Start of TEXT SECTION

[Parallel_libs-commits] [PATCH] D25701: Initial check-in of Acxxel (StreamExecutor renamed)

Mon Oct 24 16:47:18 PDT 2016

jhen added a comment.

In addition to responding to jlebar's posted comments, I also removed the `acxxel::getPlatform` function and replaced it with the two functions `acxxel::getCUDAPlatform` and `acxxel::getOpenCLPlatform`. I also added a comment to explain that the CUDA and OpenCL platforms are available out of the box with Acxxel, but that other platforms can be created as well. The old `acxxel::getPlatform` function made it confusing to think about how to add a new platform because it seemed like the new platform should also be registered somehow to put in on equal footing with CUDA and OpenCL. I hope this new design will be clearer in this aspect.

================
Comment at: acxxel/cuda_acxxel.cpp:29
+/// Index of active device for this thread.
+thread_local int ActiveDeviceIndex;
+
----------------
jlebar wrote:
> jhen wrote:
> > jlebar wrote:
> > > Does this have to be per-thread rather than per stream?  Kind of a bummer that one thread can't operate on two streams for different devices (among other things).
> > > 
> > > At least maybe setActiveDevice should be called setActiveDeviceForThread.
> > TL;DR the CUDA driver library forces us to do it per thread or to suffer a performance penalty.

End of TEXT SECTION

• _WHAT YOU NEED TO DO_
In the review comment, can you write out everything from "[Parallel_libs-commits] [PATCH] D25701: Initial" down to "in this aspect." again, replacing "confusing" with "unclear"?

Start of RECORDS SHOWN

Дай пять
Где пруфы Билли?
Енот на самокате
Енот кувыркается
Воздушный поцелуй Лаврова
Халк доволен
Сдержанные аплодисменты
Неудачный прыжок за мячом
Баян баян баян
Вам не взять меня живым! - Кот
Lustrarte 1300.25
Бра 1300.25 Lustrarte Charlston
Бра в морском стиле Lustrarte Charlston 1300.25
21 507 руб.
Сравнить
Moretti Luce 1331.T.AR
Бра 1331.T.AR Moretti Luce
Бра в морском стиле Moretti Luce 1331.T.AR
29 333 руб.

End of RECORDS SHOWN
Start of RECORDS SHOWN

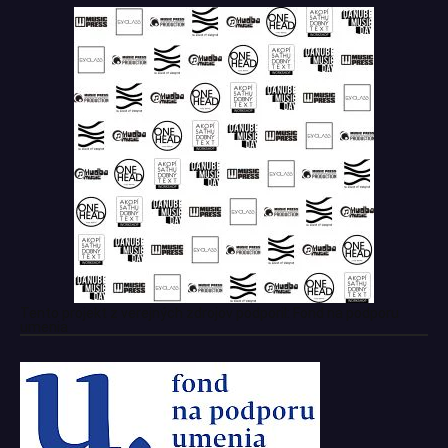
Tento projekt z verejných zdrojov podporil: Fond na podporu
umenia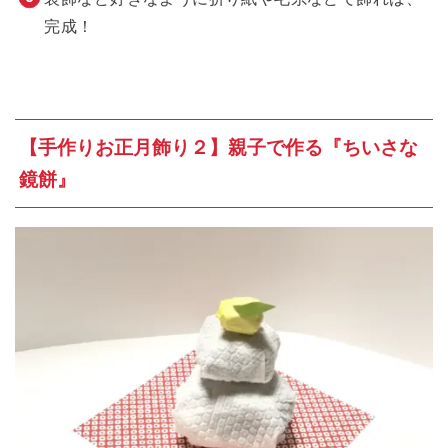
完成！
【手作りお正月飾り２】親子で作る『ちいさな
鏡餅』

End of RECORDS SHOWN

• _WORKED SOLUTION_
[Parallel_libs-commits] [PATCH] D25701: Initial check-in of Acxxel (StreamExecutor renamed)

Mon Oct 24 16:47:18 PDT 2016

jhen added a comment.

In addition to responding to jlebar's posted comments, I also removed the `acxxel::getPlatform` function and replaced it with the two functions `acxxel::getCUDAPlatform` and `acxxel::getOpenCLPlatform`. I also added a comment to explain that the CUDA and OpenCL platforms are available out of the box with Acxxel, but that other platforms can be created as well. The old `acxxel::getPlatform` function made it unclear to think about how to add a new platform because it seemed like the new platform should also be registered somehow to put in on equal footing with CUDA and OpenCL. I hope this new design will be clearer in this aspect.